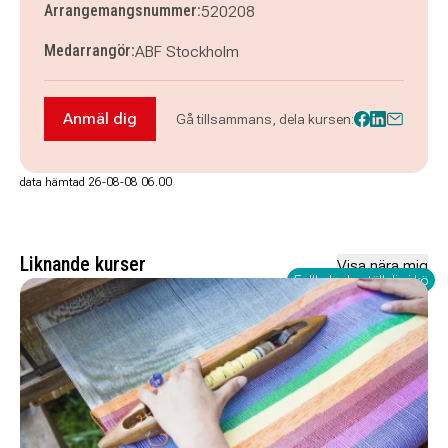
Arrangemangsnummer:
520208
Medarrangör:
ABF Stockholm
Anmäl dig
Gå tillsammans, dela kursen:
Anmäl dig till Nyhet! Broderi - stygn och teknik
data hämtad 26-08-08 06.00
Liknande kurser
Visa nära mig
Fullbokad - ställ dig i kö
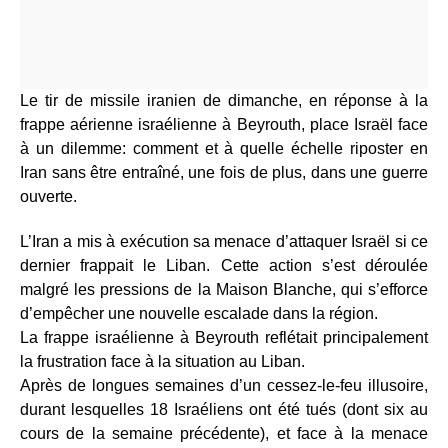
Le tir de missile iranien de dimanche, en réponse à la
frappe aérienne israélienne à Beyrouth, place Israël face
à un dilemme: comment et à quelle échelle riposter en
Iran sans être entraîné, une fois de plus, dans une guerre
ouverte.
L’Iran a mis à exécution sa menace d’attaquer Israël si ce
dernier frappait le Liban. Cette action s’est déroulée
malgré les pressions de la Maison Blanche, qui s’efforce
d’empêcher une nouvelle escalade dans la région.
La frappe israélienne à Beyrouth reflétait principalement
la frustration face à la situation au Liban.
Après de longues semaines d’un cessez-le-feu illusoire,
durant lesquelles 18 Israéliens ont été tués (dont six au
cours de la semaine précédente), et face à la menace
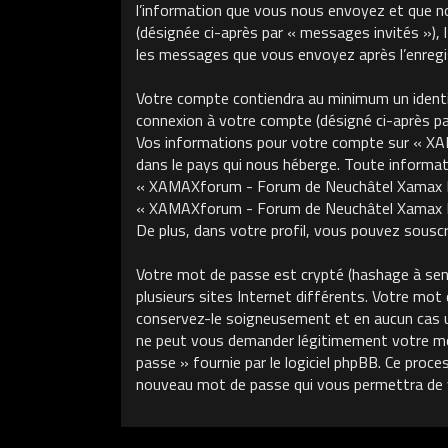
l’information que vous nous envoyez et que nous
(désignée ci-après par « messages invités »)
les messages que vous envoyez après l’enregis
Votre compte contiendra au minimum un identifi
connexion à votre compte (désigné ci-après par 
Vos informations pour votre compte sur « XA
dans le pays qui nous héberge. Toute informati
« XAMAXforum - Forum de Neuchâtel Xamax FCS »
« XAMAXforum - Forum de Neuchâtel Xamax FCS
De plus, dans votre profil, vous pouvez souscri
Votre mot de passe est crypté (hashage à sens 
plusieurs sites Internet différents. Votre m
conservez-le soigneusement et en aucun cas 
ne peut vous demander légitimement votre mot 
passe » fournie par le logiciel phpBB. Ce proce
nouveau mot de passe qui vous permettra de 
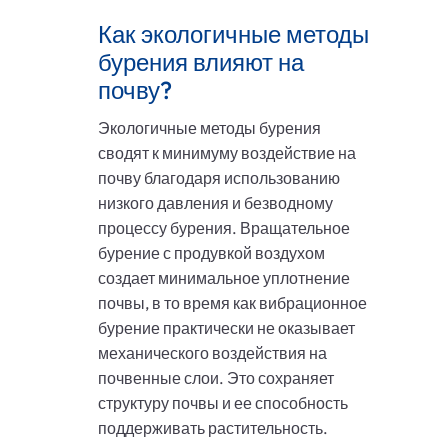
Как экологичные методы
бурения влияют на
почву?
Экологичные методы бурения
сводят к минимуму воздействие на
почву благодаря использованию
низкого давления и безводному
процессу бурения. Вращательное
бурение с продувкой воздухом
создает минимальное уплотнение
почвы, в то время как вибрационное
бурение практически не оказывает
механического воздействия на
почвенные слои. Это сохраняет
структуру почвы и ее способность
поддерживать растительность.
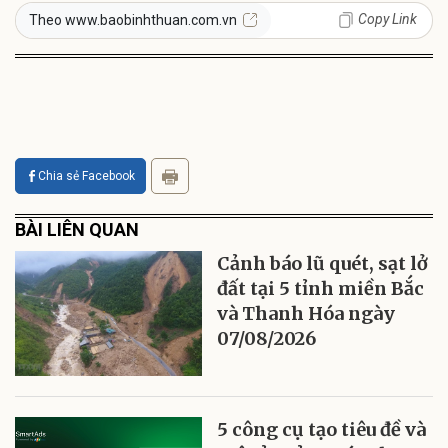
Copy Link
Theo www.baobinhthuan.com.vn
Chia sẻ Facebook
BÀI LIÊN QUAN
Cảnh báo lũ quét, sạt lở
đất tại 5 tỉnh miền Bắc
và Thanh Hóa ngày
07/08/2026
5 công cụ tạo tiêu đề và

----------

About this task:
Search the entries for the string "dans" and return each line where it turns up.

Your solution:
Iran sans être entraîné, une fois de plus, dans une guerre
d’empêcher une nouvelle escalade dans la région.
dans le pays qui nous héberge. Toute informati
De plus, dans votre profil, vous pouvez souscri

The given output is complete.